Bromatology is the study of food, is a relatively new field. Bromatology is also called food science and a bromatologist, a food scientist. You see the results of food science on every aisle in the supermarket from the way items are stored and the new items that are available. Bromatology is not just about mixing ingredients together.
The Bromatologist needs to make sure those ingredients mix well and taste good together. Texture becomes important. Sometimes, flavors from different ingredients don’t always mix well; the bromatologist will experiment with various ingredients to find the right combination.
Healthy foods need to be both tasty and healthy. Right now, many consumers would rather go for the tastier, less healthy versions of certain foods, rather than the healthy ones. Usually healthy versions have less sugar, less fat, and fewer preservatives. To make a healthy product, the decrease in sugars, fats, and preservatives needs to be balanced with both taste and texture so that the product continues to appeal to buyers.

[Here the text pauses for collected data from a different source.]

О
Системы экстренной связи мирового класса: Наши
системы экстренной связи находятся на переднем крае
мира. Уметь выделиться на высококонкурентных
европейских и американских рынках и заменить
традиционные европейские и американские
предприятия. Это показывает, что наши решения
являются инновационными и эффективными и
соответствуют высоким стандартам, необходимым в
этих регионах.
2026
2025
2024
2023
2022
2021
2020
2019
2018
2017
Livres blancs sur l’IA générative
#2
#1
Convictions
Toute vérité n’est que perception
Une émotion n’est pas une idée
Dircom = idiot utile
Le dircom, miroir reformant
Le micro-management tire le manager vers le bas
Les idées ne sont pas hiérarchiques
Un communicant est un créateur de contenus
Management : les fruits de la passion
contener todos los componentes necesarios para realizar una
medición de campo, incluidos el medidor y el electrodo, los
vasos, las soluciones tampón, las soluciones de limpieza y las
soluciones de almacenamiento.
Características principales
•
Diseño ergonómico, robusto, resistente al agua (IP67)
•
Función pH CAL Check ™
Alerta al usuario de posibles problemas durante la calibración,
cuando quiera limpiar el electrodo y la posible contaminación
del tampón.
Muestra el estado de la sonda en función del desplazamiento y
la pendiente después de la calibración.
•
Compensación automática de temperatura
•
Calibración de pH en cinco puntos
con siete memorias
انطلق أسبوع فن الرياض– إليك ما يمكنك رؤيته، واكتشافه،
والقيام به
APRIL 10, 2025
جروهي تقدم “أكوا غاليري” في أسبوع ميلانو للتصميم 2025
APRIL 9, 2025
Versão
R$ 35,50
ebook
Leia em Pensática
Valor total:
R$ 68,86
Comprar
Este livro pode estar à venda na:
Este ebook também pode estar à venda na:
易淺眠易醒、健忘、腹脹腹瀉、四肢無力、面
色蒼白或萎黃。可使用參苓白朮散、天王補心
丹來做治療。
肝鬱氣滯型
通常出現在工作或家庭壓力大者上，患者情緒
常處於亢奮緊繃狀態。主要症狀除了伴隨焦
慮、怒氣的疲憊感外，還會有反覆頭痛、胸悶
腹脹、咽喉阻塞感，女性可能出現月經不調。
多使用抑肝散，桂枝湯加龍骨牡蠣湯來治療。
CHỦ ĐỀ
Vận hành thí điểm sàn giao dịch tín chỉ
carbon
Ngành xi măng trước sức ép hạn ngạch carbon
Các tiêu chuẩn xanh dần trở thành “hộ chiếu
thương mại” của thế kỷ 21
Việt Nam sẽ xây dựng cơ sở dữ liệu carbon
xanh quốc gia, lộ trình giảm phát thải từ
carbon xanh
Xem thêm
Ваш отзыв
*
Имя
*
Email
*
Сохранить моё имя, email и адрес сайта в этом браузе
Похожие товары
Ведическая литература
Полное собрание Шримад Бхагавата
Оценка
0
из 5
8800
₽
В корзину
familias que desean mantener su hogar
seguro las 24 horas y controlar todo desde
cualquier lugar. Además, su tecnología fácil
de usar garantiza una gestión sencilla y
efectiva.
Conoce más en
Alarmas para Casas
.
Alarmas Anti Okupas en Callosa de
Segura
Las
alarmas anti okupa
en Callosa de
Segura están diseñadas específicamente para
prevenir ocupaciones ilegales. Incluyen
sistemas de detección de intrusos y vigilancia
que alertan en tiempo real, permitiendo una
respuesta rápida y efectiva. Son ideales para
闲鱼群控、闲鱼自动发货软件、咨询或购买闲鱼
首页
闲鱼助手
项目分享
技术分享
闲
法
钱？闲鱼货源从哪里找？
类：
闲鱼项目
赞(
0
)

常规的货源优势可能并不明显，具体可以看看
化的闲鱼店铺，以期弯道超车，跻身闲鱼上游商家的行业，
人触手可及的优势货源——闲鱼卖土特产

If the new yogurt flavor is to incorporate fresh fruits and natural flavors with less sugar, the bromatologist needs to find a way to make that yogurt sweet enough to appeal to customers who expect and want sweet yogurts. Maybe adding another fruit that is naturally sweet to the mixture to act as a natural sweetener will suffice. The fruit may also have to be crushed into a pulp and then thoroughly blended into the yogurt to be appealing.